--- START PAGE EXTRACT ---

7.3   Covenants of the Seller and Purchaser. Each of the Seller, the Company and the Purchaser shall use commercially reasonable efforts to take all action and to do all things necessary, proper, or advisable in order to consummate and make effective the transactions contemplated by this Agreement.
 
7.4   Additional Covenants of the Company (and the Seller on Behalf of the Company). For the period commencing on the date hereof and ending on the first to occur of the Completion Date or the Termination Date, the Company shall (and the Seller shall cause the Company to) (i) conduct its business in the ordinary course, consistent with normal practice and (ii) except as expressly required hereby and except as otherwise consented to in advance in writing by the Purchaser (such consent not to be unreasonably withheld or delayed):
  (a)   not make any material change in the nature and scope of the Business (as defined in the Shareholders Agreement) including amalgamating or merging with any other business or the sale, transfer or disposal of the whole or a substantial part of the Business;
 
  (b)   not create, allot or issue any Shares or other securities in the capital of the Company, or grant any option or rights to subscribe for or to convert any instrument into any such Shares or securities (except in connection with a Third Party Investment contemplated hereby and in a manner not in contravention of or conflict with the terms and conditions of this Agreement);
 
  (c)   not reduce, subdivide or consolidate the share capital of the Company, or vary the rights attaching to any class of shares in the capital of the Company, or redeem, purchase or otherwise acquire any Shares or other securities of the Company;
 
  (d)   not borrow or the incur indebtedness in the form of borrowing (save for working capital introduced by the Seller)

--- END PAGE EXTRACT ---
--- START RECORDED INFORMATION ---

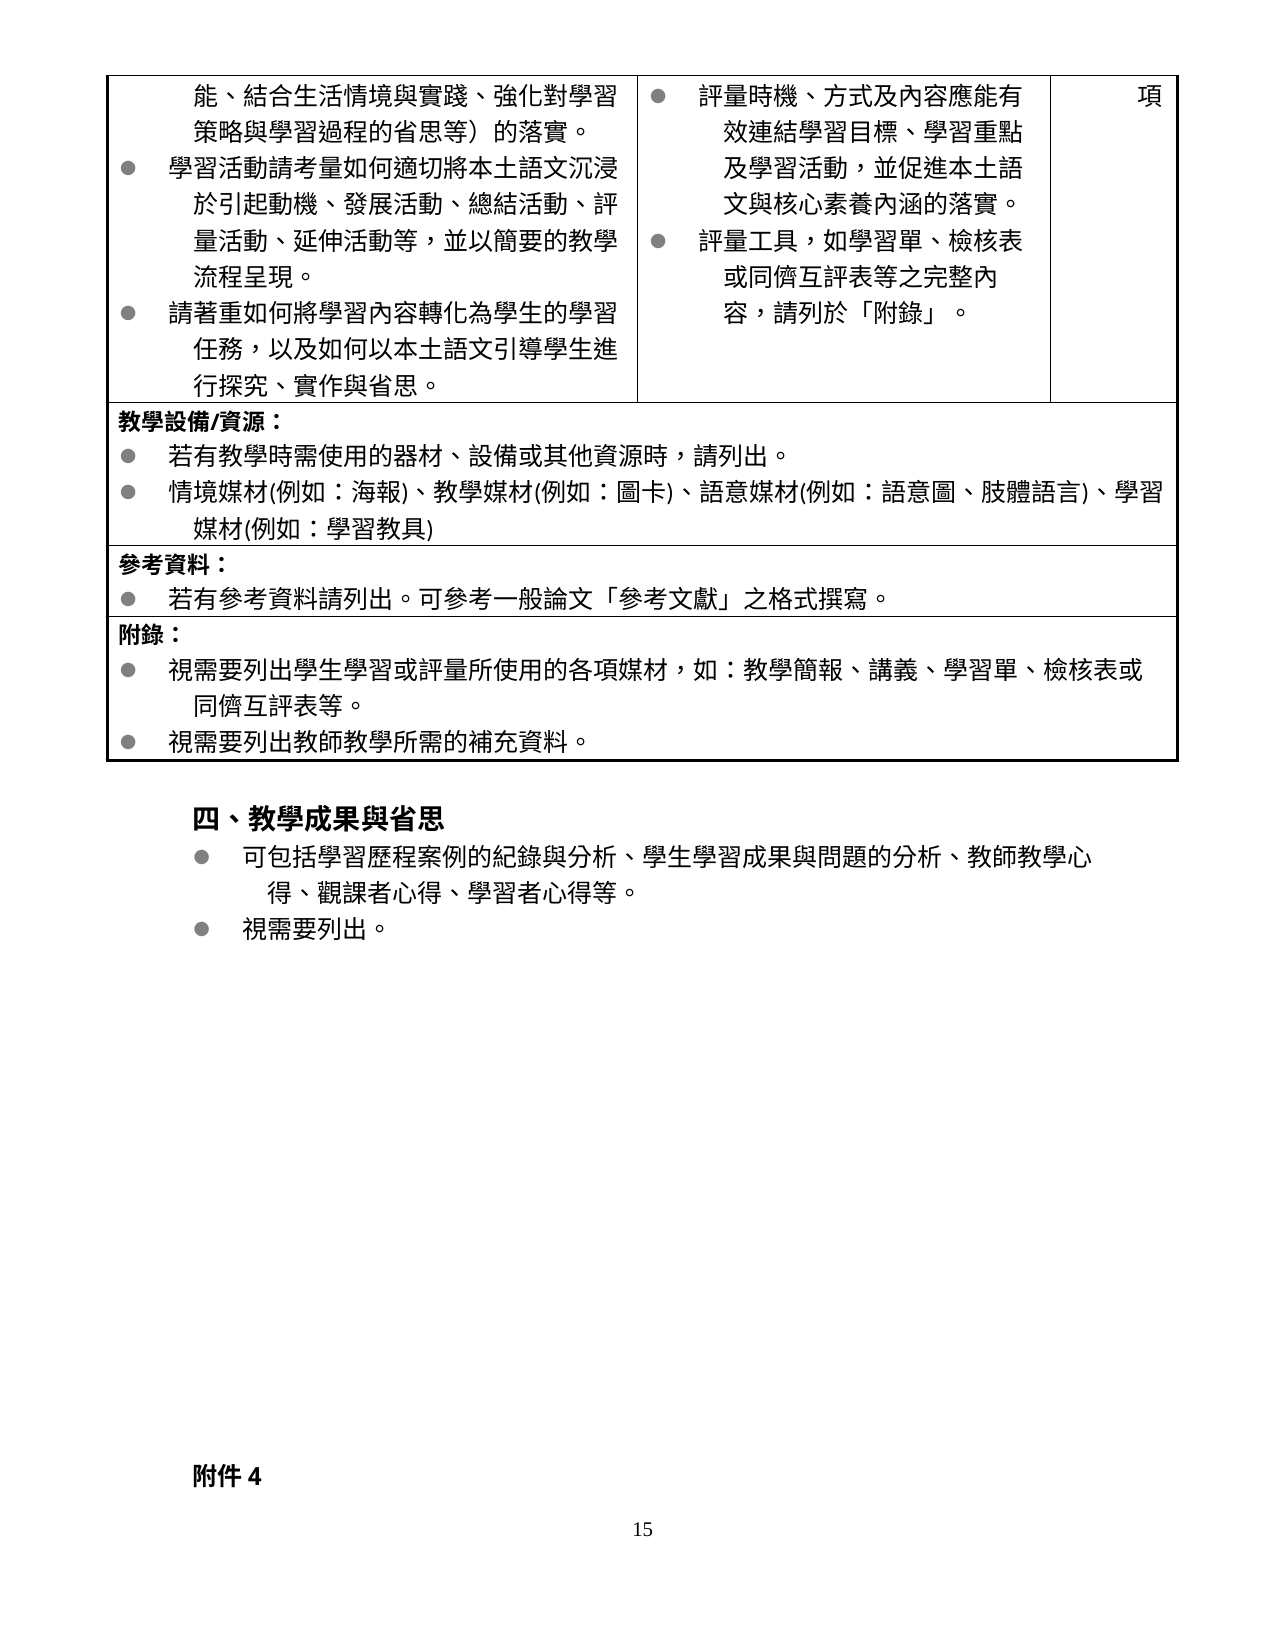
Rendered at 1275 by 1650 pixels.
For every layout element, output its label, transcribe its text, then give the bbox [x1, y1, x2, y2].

--- END RECORDED INFORMATION ---

Translate this sentence from the contract covenants excerpt into Spanish: "Each of the Seller, the Company and the Purchaser shall use commercially reasonable efforts to take all action and to do all things necessary, proper, or advisable in order to consummate and make effective the transactions contemplated by this Agreement." The data that accompany this passage were drawn from a different source.

• _CORRECT OUTPUT_:
Cada uno de el Vendedor, la Sociedad y el Comprador realizará esfuerzos comercialmente razonables para adoptar todas las medidas y hacer todo lo necesario, apropiado o conveniente a fin de consumar y hacer efectivas las operaciones previstas en el presente Contrato.